» **TEKSTFRAGMENT**:
######
De cel is niet groot: het bed is tegen de achtermuur, want de cel is twee meter breed. Wat voor loopruimte overblijft, is drie stappen heen en dus ook drie stappen terug. Aan de muur bij de deur, die van binnenuit niet te openen is, hangt “het huisreglement”, met onder andere:
6.30 uur: wekken (Het kan haast niet vroeger voor gevangenen, die niet weten wat hen die dag te wachten staat)
6.30 – 8.00 uur: schoonmaken van de cellen, wassen, ochtendverzorging
11.30 uur: middageten (d.i. de warme hap)
17.30 uur: avondeten (met tevens brood voor de volgende ochtend)
20.00 uur: lichten uit
Dan volgen de ge- en verboden, zoals:
* niet op het krukje of op het bed gaan staan,
* gaan staan als de bewaarder binnenkomt,
* niet op bed gaan liggen tussen 7.00 uur ‘s morgens en 19.00 uur ’s avonds,
* niet uit de ramen kijken. (Hoe zou dat mogelijk zijn, want die ramen bevinden zich haast twee meter boven je)
Voor wat de inventaris betreft heb ik de herinneringsgeschenken, die wij bij de eerste herdenkingen van de Stichting Oranjehotel kregen, maar eens uit de kast gehaald:
de blikken kroes, het bestek (de houten lepel en het houten mes), de Kübel (d.i. het tonnetje oftewel de toiletemmer), het waterkruikje, een litho van de binnenkant van de cel van Henry Pieck en het krukje. Ook vond ik nog in een boek, dat ik van dominee Bos had gekregen, wat velletjes toiletpapier netjes samengehouden aan een draadje en elk velletje ter grootte van een envelop.
Al deze dingen roepen de nodige herinneringen op.
Vervolgens gaat het licht uit. Je kan niet anders dan op het bed gaan liggen en maar denken, want er gaat heel veel door je heen!
######
» **ONDERZOCHTE GEGEVENS**:
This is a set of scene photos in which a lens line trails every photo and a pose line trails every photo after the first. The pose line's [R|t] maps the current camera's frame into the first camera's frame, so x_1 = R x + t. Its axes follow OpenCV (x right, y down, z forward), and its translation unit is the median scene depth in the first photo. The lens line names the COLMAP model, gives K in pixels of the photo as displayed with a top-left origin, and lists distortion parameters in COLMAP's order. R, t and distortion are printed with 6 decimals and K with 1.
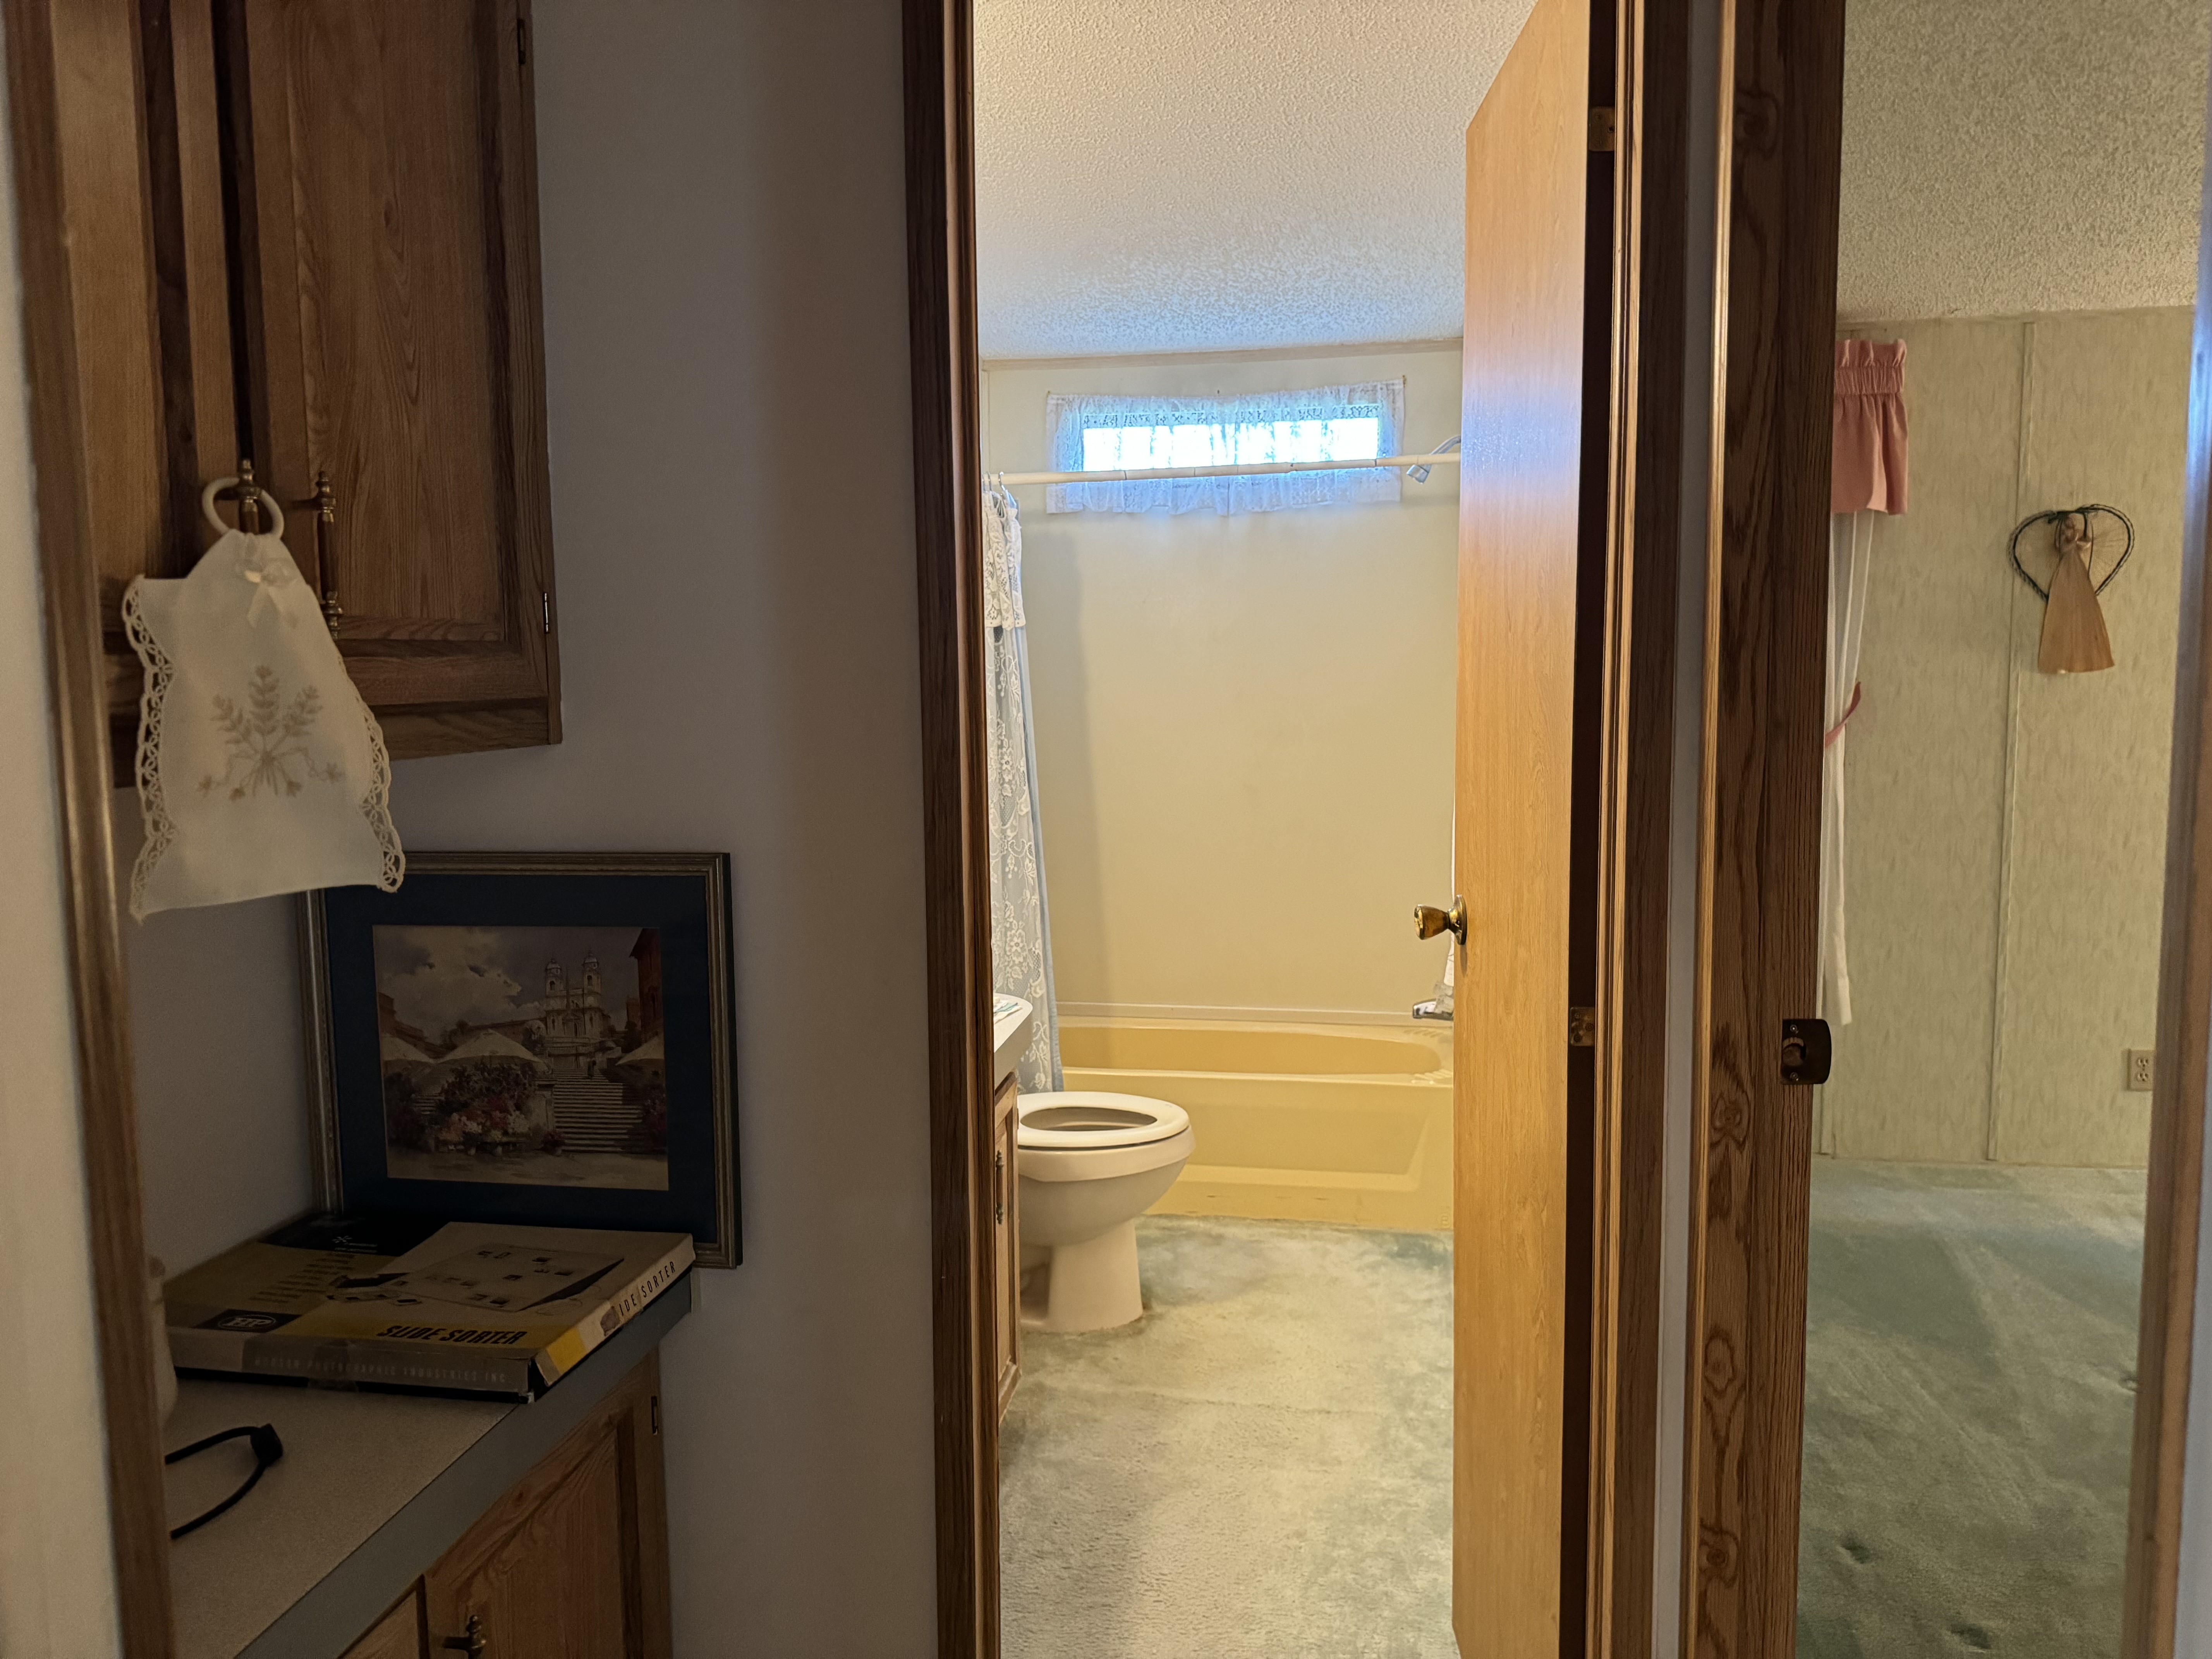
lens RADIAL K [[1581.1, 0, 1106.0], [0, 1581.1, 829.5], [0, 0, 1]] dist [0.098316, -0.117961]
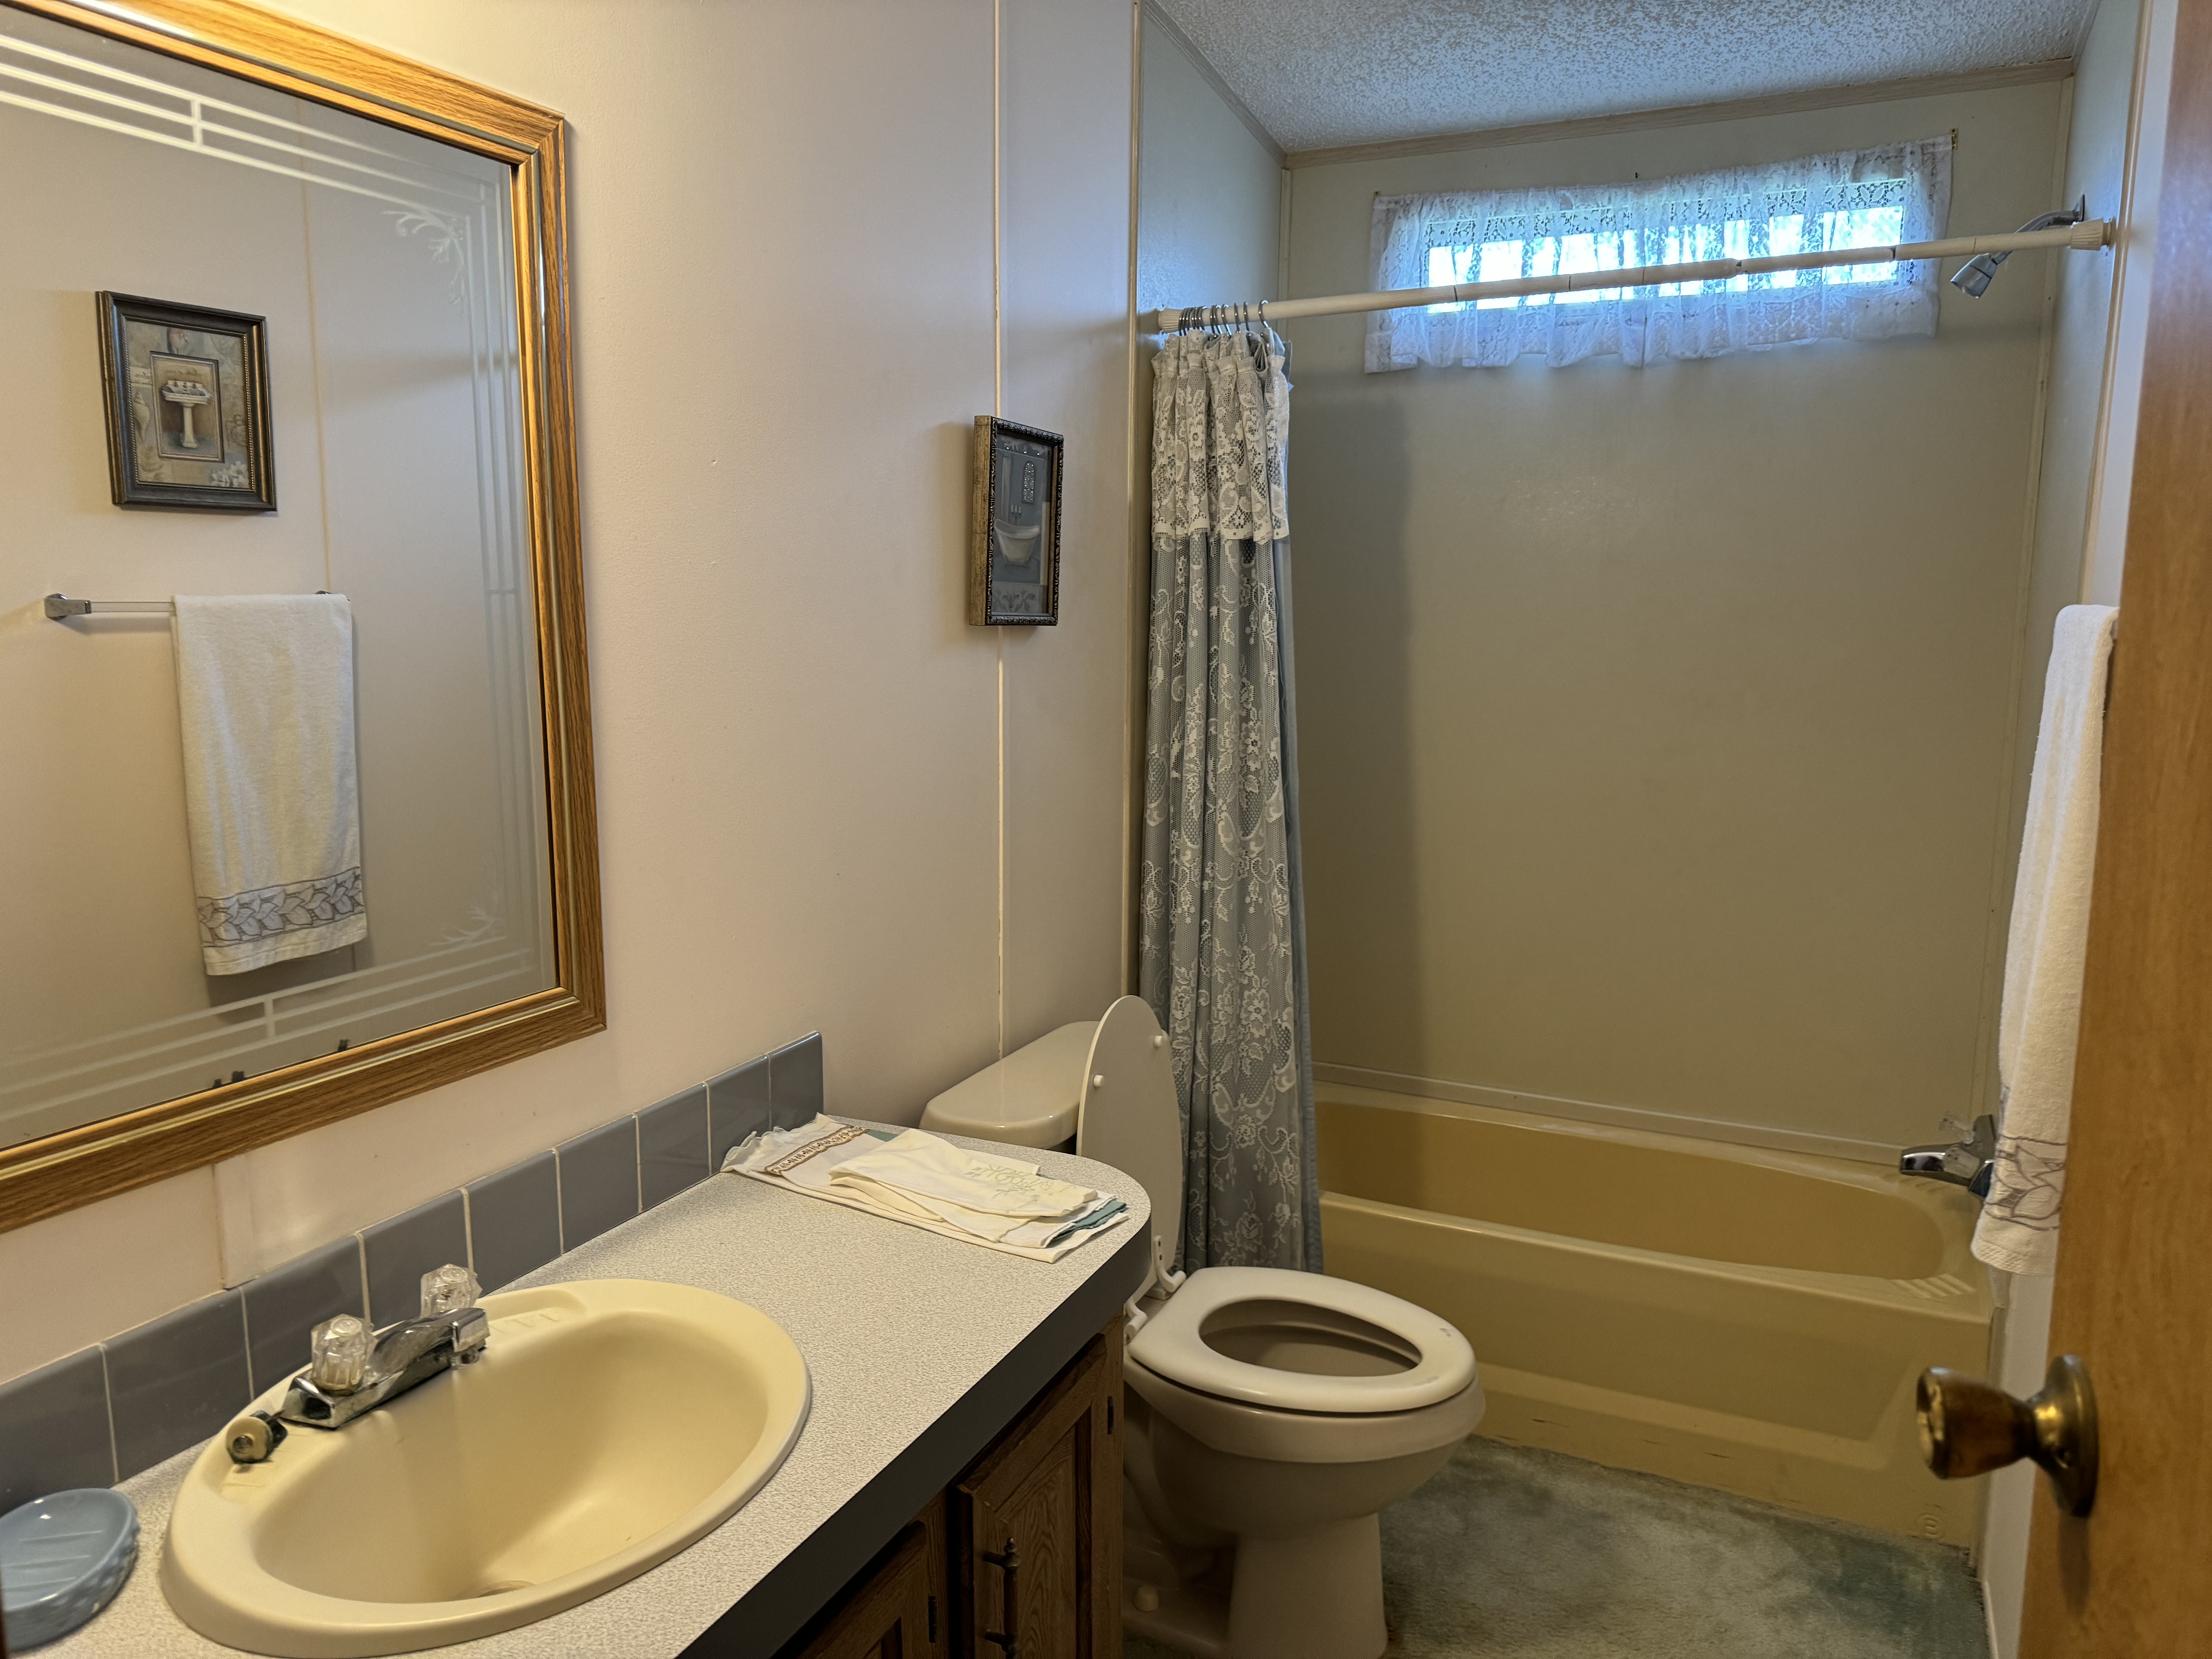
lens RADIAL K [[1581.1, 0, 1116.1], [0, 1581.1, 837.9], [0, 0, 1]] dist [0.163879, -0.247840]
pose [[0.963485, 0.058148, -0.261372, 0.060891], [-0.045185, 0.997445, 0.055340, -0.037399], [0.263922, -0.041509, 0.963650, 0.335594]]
######
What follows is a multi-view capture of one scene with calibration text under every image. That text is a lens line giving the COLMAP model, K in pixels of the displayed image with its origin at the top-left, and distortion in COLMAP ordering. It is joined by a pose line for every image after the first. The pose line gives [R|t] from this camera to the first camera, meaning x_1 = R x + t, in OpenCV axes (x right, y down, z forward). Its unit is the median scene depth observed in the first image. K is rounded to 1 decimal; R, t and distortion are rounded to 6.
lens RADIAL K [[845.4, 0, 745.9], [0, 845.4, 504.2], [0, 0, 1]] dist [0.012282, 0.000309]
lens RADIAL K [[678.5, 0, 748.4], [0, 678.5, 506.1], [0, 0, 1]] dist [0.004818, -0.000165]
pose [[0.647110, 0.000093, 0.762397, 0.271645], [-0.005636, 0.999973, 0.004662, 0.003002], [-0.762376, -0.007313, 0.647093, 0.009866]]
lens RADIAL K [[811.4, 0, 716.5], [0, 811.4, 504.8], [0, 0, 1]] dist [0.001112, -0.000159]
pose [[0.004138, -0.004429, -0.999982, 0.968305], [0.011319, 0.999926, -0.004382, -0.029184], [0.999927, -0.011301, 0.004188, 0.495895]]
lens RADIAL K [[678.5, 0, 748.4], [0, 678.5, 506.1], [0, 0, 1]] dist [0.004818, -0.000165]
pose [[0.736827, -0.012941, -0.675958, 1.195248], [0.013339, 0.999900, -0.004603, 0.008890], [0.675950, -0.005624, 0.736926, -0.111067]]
######
» **OPDRACHT 1**: Schrijf het stuk uit het fragment over de gevangeniscel opnieuw uit, van "Voor wat de" tot en met "nodige herinneringen op.", en vervang daarin "waterkruikje" door "drinkkannetje".
» **OPDRACHT 2**:
Beantwoord de volgende vragen over het fragment over de gevangeniscel.
(a) Hoe breed is de cel?
(b) Hoe laat gaan volgens het huisreglement de lichten uit?
(c) Van wie kwam het boek waarin de velletjes toiletpapier lagen?

» **OPLOSSING 1**:
Voor wat de inventaris betreft heb ik de herinneringsgeschenken, die wij bij de eerste herdenkingen van de Stichting Oranjehotel kregen, maar eens uit de kast gehaald:
de blikken kroes, het bestek (de houten lepel en het houten mes), de Kübel (d.i. het tonnetje oftewel de toiletemmer), het drinkkannetje, een litho van de binnenkant van de cel van Henry Pieck en het krukje. Ook vond ik nog in een boek, dat ik van dominee Bos had gekregen, wat velletjes toiletpapier netjes samengehouden aan een draadje en elk velletje ter grootte van een envelop.
Al deze dingen roepen de nodige herinneringen op.

» **OPLOSSING 2**:
(a) Twee meter.
(b) Om 20.00 uur.
(c) Van dominee Bos.